Legacy and Lasting Impact
The constellation first glimpsed in the opening lines—of service, thought, and quiet distinction—now stands fully revealed. Seen from the long horizon of time, Mr. Muhammad Akram Khan’s life’s work emerges as a carefully wrought architecture of transformation. In public auditing, his vision altered not only method but meaning—shifting the profession from the narrow mechanics of compliance to the larger moral economy of performance, value, and consequence. The frameworks he conceived continue to guide practice, the training traditions he shaped continue to form minds, and the institutional reforms he championed continue to steady the pillars of accountability. Through his work, the public finance learned to ask not only what was spent, but what was achieved.

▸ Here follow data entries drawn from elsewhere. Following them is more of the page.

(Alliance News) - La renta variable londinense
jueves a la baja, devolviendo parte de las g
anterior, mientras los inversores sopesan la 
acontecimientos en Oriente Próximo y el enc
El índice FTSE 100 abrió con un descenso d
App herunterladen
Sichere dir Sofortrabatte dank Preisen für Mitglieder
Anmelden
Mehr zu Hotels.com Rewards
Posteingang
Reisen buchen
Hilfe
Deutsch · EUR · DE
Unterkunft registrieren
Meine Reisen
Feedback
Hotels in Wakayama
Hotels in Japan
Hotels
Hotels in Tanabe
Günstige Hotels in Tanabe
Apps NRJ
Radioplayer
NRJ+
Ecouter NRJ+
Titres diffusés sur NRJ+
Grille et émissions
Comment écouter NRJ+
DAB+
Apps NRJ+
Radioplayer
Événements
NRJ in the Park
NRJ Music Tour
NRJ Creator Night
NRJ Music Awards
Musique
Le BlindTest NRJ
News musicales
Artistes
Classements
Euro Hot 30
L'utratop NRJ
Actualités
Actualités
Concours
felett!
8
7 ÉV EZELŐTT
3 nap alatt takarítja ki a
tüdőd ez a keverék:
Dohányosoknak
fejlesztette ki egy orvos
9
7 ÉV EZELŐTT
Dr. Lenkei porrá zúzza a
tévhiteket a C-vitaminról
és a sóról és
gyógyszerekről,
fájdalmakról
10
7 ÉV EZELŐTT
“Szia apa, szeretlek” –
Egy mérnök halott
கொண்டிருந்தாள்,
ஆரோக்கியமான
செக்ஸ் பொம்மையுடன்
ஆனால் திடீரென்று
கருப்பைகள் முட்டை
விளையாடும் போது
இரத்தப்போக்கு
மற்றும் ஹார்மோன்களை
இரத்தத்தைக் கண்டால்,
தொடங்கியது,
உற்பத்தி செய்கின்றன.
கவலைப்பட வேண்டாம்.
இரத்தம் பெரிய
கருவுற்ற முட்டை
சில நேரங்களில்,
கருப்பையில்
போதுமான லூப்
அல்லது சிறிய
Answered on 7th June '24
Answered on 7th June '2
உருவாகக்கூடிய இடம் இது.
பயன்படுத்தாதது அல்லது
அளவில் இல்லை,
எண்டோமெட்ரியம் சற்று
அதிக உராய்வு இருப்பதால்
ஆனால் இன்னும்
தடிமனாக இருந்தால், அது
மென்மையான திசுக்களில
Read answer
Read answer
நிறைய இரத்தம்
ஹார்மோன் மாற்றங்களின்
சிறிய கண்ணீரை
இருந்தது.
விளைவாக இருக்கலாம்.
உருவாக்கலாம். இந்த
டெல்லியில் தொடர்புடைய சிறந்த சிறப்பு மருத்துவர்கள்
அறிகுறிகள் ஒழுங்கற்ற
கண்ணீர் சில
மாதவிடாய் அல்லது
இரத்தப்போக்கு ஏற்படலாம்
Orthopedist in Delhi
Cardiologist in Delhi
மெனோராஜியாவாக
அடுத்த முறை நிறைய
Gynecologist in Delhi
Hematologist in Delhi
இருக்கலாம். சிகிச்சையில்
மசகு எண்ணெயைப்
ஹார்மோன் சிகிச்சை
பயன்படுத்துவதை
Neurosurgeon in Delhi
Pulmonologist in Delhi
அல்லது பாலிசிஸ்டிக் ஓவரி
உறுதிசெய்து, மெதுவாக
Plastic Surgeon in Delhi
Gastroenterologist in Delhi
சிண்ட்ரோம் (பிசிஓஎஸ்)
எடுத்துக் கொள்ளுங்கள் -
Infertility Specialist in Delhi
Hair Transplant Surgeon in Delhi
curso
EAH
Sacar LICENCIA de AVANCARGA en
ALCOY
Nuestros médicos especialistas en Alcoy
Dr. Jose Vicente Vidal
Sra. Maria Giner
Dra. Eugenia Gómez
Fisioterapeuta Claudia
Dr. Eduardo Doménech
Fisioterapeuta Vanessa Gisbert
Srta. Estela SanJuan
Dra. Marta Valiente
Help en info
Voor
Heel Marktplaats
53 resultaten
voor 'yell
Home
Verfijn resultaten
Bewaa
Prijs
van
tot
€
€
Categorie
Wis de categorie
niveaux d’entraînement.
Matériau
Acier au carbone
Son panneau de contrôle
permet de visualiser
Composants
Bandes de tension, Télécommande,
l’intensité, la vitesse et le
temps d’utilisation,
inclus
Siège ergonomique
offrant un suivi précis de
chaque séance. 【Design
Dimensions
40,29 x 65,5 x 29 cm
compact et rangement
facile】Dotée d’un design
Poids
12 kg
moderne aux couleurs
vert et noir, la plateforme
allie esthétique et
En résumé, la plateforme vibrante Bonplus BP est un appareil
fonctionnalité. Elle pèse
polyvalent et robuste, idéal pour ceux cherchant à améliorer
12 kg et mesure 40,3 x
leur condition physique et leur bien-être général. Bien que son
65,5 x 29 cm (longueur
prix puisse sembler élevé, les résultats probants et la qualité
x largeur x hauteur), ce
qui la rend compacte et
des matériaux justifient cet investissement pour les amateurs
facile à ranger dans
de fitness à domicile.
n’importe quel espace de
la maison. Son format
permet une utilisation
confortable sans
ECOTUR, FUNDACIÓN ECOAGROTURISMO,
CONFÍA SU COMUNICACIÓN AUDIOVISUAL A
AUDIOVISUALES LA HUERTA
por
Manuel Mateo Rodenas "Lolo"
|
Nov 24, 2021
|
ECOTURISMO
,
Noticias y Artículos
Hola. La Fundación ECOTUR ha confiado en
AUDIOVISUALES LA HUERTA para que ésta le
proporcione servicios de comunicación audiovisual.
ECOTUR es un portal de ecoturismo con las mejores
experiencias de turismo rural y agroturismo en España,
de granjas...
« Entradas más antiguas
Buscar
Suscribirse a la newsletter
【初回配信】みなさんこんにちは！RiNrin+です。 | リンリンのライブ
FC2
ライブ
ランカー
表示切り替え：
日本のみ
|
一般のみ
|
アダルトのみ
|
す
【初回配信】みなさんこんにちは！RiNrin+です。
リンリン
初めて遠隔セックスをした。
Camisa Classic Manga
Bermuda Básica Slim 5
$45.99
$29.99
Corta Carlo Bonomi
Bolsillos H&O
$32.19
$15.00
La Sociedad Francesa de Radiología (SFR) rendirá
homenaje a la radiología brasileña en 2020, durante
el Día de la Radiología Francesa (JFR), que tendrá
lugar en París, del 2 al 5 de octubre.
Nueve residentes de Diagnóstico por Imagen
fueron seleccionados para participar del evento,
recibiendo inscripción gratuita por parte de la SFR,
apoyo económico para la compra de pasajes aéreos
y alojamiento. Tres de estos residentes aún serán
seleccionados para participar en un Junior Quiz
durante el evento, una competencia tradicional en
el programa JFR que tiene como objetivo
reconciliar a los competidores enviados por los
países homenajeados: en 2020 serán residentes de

In Islamic economics, the same luminous thread of intellectual courage and discipline runs true. For over five decades, he pressed the field toward deeper honesty and higher rigour, refusing both complacency and easy celebration. His scholarship refined not only knowledge, but conscience—probing assumptions, testing claims, and compelling a candid reckoning with both promise and limitation. Few scholars leave behind both a body of thought and a disciplined way of thinking; he endowed the field with both.
Yet it is in the harmony of the whole that his legacy finds its most enduring meaning. He demonstrated that excellence need not be divided between service and scholarship, that practice and philosophy can rise together, and that integrity is the quiet force that gives both their lasting strength. As this Hall of Fame honour completes the arc begun in the opening tribute, we recognise not merely a distinguished career, but a life shaped by patience, moral clarity, and devotion to purposes larger than the self. In an age drawn to quick triumphs, his journey reminds us that true brilliance is not sudden—it is assembled, star by star, across decades of faithful work.